The part you quoted was just a thought experiment to explain why i compared it to a "clean room implementation" - note it also avoids this argument from a sibling comment:
>need to show that the AI hadn't seen anything derived from that copyrighted work
since there could not possibly be any derived work prior to the "original" work being published. For the sake of argument.
kgwgk•19h ago
JadeNB•16h ago
kgwgk•15h ago
JadeNB•14h ago
I think that that is not the right question. It is a repetition of Cervantes's work by design, at least if one takes, as I do, 'repetition' to mean saying or writing the same words in the same order. I think the question is whether it is therefore the same work, or a different work that contains the same words.
lou1306•2h ago
lynx97•1d ago
BTW, I don't really understand what "social pressure" and "shame" has to do with your story? In my book, the person with a good memory isn't to blame. They're just demonstrating a security issue, which is a good thing.
falcor84•1d ago
Same with an LLM, when it got sensitive information in its weights, regardless of how it obtained it, I think we should apply pressure/shame/deletion/censorship (whatever you call it) to stop it from using that information in any future interactions.
lynx97•1d ago
However, I am totally on your side regarding LLMs learning data they shouldn't have seen in the first place. IMO, we as a society are too much chicken to act on the current situation. Its plain insane that everyone and their dog knows that libgen has been used to train models, and the companies who did this experiencing NO consequences at all. After that, we shouldn't be surpised if things go downhill from here on.
squidbeak•20h ago
New works in familiar styles are something I can't wait for. The idea that the best Beethoven symphony hasn't been composed yet, or that the best Basquiat hasn't been painted yet, or that if the tech ever gets far enough, Game of Thrones might actually be done properly with the same actors, is a pretty mouthwatering prospect. Also styles we haven't discovered, that AI can anticipate. How's it to do that without a full understanding of culture? Hobbling the delight it could bring generally for the sake of protected classes will just make the tech less human and a lot less exciting.
wizardforhire•19h ago
> As far as copyrighted and artistic works go, I've never fully understood what the objection is … > But if that's accepted, then for fairness it would have to be extended to every other profession which stands to be wiped out by AI, which would be daft. … > Hobbling the delight it could bring generally for the sake of protected classes will just make the tech less human and a lot less exciting.
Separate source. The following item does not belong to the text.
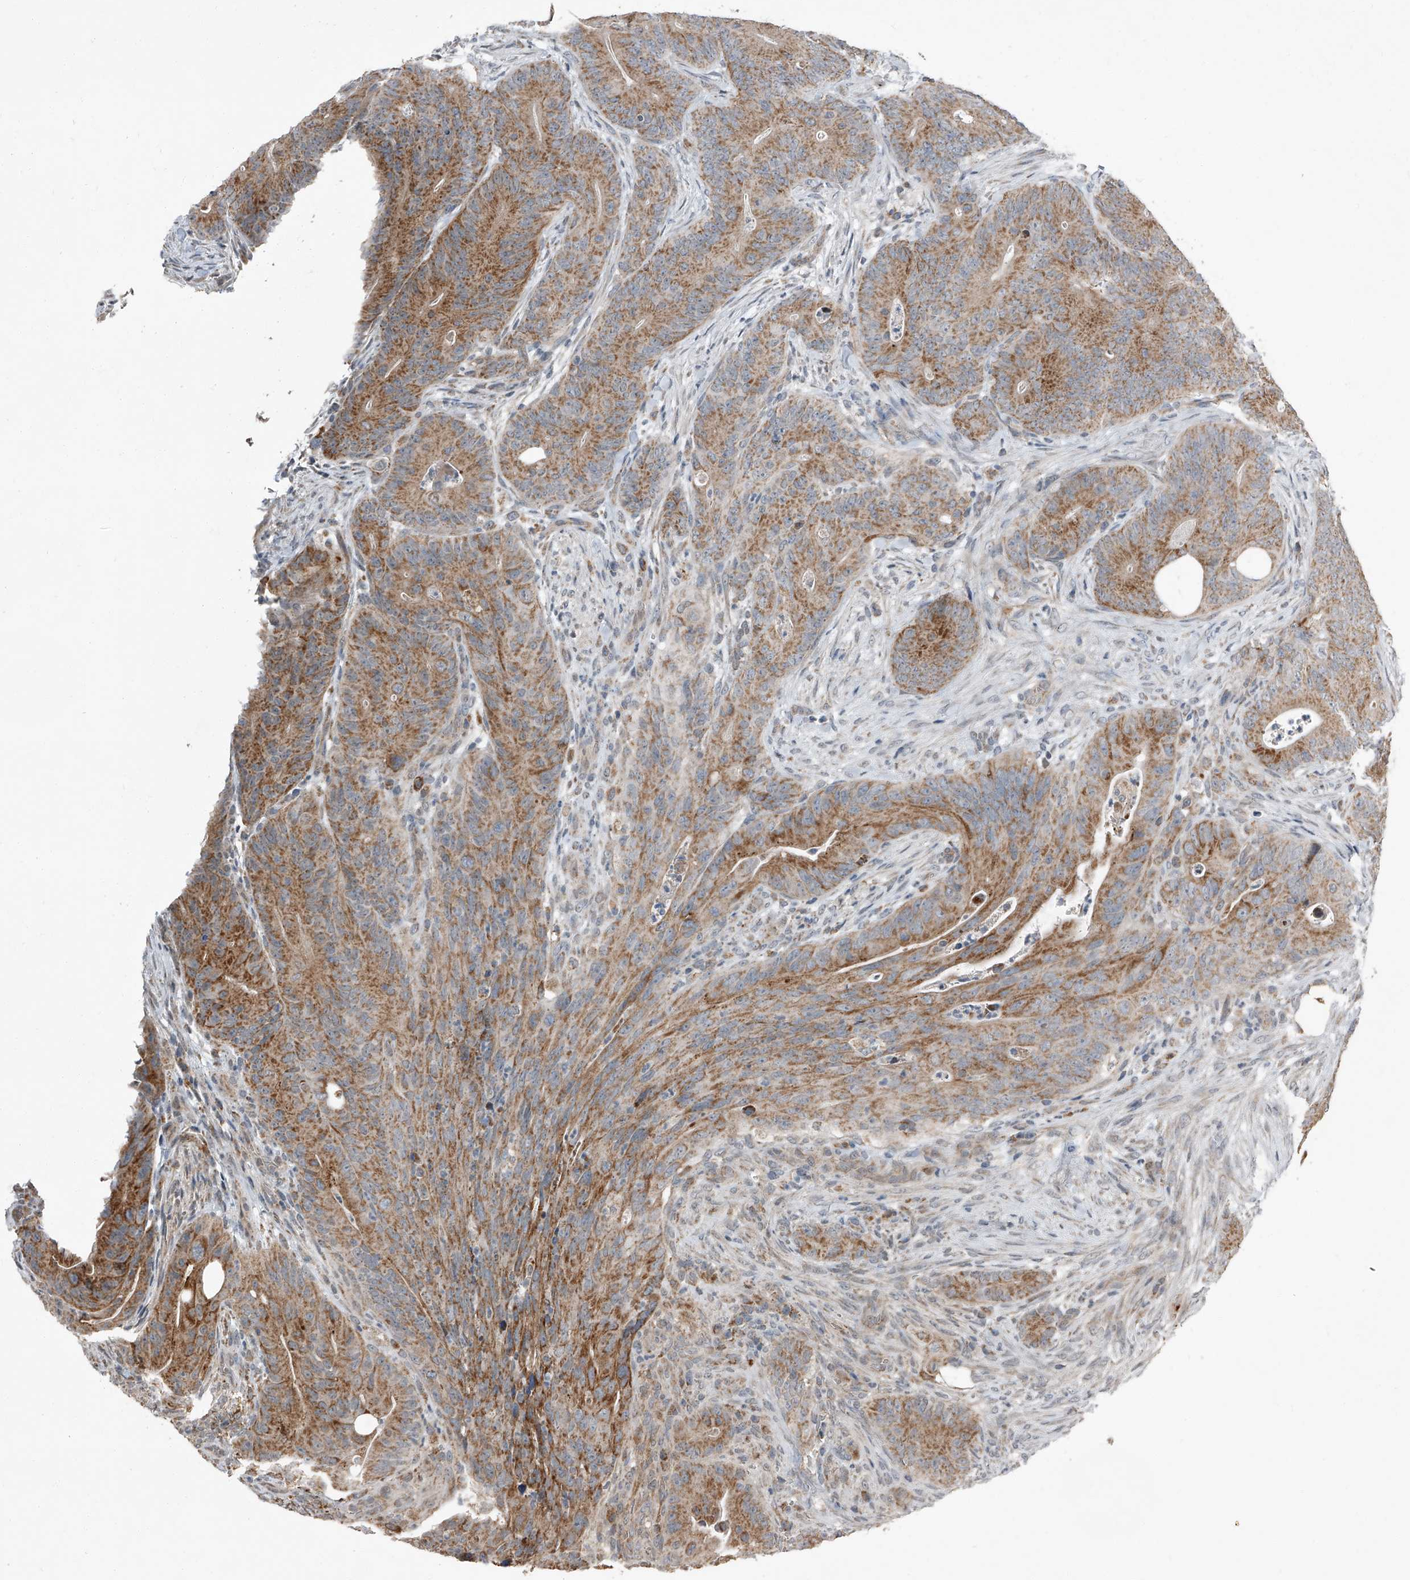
{"staining": {"intensity": "moderate", "quantity": ">75%", "location": "cytoplasmic/membranous"}, "tissue": "colorectal cancer", "cell_type": "Tumor cells", "image_type": "cancer", "snomed": [{"axis": "morphology", "description": "Normal tissue, NOS"}, {"axis": "topography", "description": "Colon"}], "caption": "This image shows colorectal cancer stained with IHC to label a protein in brown. The cytoplasmic/membranous of tumor cells show moderate positivity for the protein. Nuclei are counter-stained blue.", "gene": "CHRNA7", "patient": {"sex": "female", "age": 82}}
So let me get this straight, you want to ruin the livelihoods of everyone so you can have a fancier toy to play with?
When your life is ruined and can’t make a living you’ll have the answers you desire and understand the objections to why you can’t have fancier toys.
But heres the thing, and with the way the world is going atm, not being able to make a living is going to be the least of your and everyone else’s worries that feel the way you do if ya’ll get your way.
People don’t like having their livelihoods taken away, and when you threaten the livelihoods of their children… people tend towards violence.
I really wish there was a more polite way to put this. Alas what you’re proposing is all out war for what? A better game of thrones?
squidbeak•17h ago
wat10000•18h ago
IMO the only reason there's even a question about whether LLMs can legally be trained on copyrighted works without permission is that the training is being done by (agents working on behalf of) rich people. If you or I scraped up every copyrighted work we could get our hands on without ever asking permission, trained an LLM on it, and then tried to sell access to the result? Just ask Aaron Swartz how that sort of thing goes, and his actions were orders of magnitude less.
Humans don't forget copyrighted material but we also don't normally memorize it. It takes substantial time and effort to be able to reproduce copyrighted material with just your brain.